- İstenenler -
a. Metin bölümüne göre Türkçede Ramazan genelde hangi adla anılır?
b. Metin bölümünde belirtildiği şekliyle, Ramazan'ı mukaddes kılanın ne olduğunu bir ila üç cümleyle açıklayın.
c. Metin bölümüne göre bu ayda Kur'an ile ilgili olarak yapılanları sıralayın.

- Metin Bölümü -
▶

Arayan İnsan
İslam'a Giriş
Dini Coşku ve İbadet
François Georgeon'un "İstanbul'da Ramazan" (İş Bankası:2018) adlı kitabından kısaltılarak alınmıştır.
İslam’ın Kutsal Ayı
Ramazan ayı Şebr-i Mükerrem, Şebr-i Şerif, Şebr-i Mübarek adlarıyla onurlandırılır, yüceltilir ve kutsanır. Buna bir de Ramazan diye eklemek gerekmez: İslam’ın en mukaddes ayı olan Ramazan ayından söz edildiğini herkes bilir. Peki ama Ramazan’ı mukaddes kılan nedir?
Ramazan ayı, insanlara yol gösteren, hidâyet, doğruyu ve yanlısı ayırdedip açıklayan Kuran'ın indirildiği aydır.
Şehr-i Kur’an, Kuran Ayı. Türkçede Ramazan genelde böyle adlandırılır. J. Jomier ve J. Corbon’un yazdıkları gibi:
Ayetlerden birinde öyle emredildiği için oruç tutulur, Kuran’ın muaf tuttukları muaf tutulur. Yine bu ayda Kur’an sık sık okunur, söylenir, Kuran'ın emirleri hatırlanır. Müslüman topluluğu herseyden önce Kur’an topluluğudur.

◀

- Çıkarılan Malzeme -
▶

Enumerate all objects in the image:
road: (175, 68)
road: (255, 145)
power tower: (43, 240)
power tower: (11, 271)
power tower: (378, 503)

◀

- Görev Yanıtları -
a. Şehr-i Kur’an, yani Kuran Ayı.

b. Ramazan, insanlara yol gösteren Kuran'ın indirildiği ay olduğu için mukaddestir.

c.
- Kur’an sık sık okunur.
- Kur’an söylenir.
- Kuran'ın emirleri hatırlanır.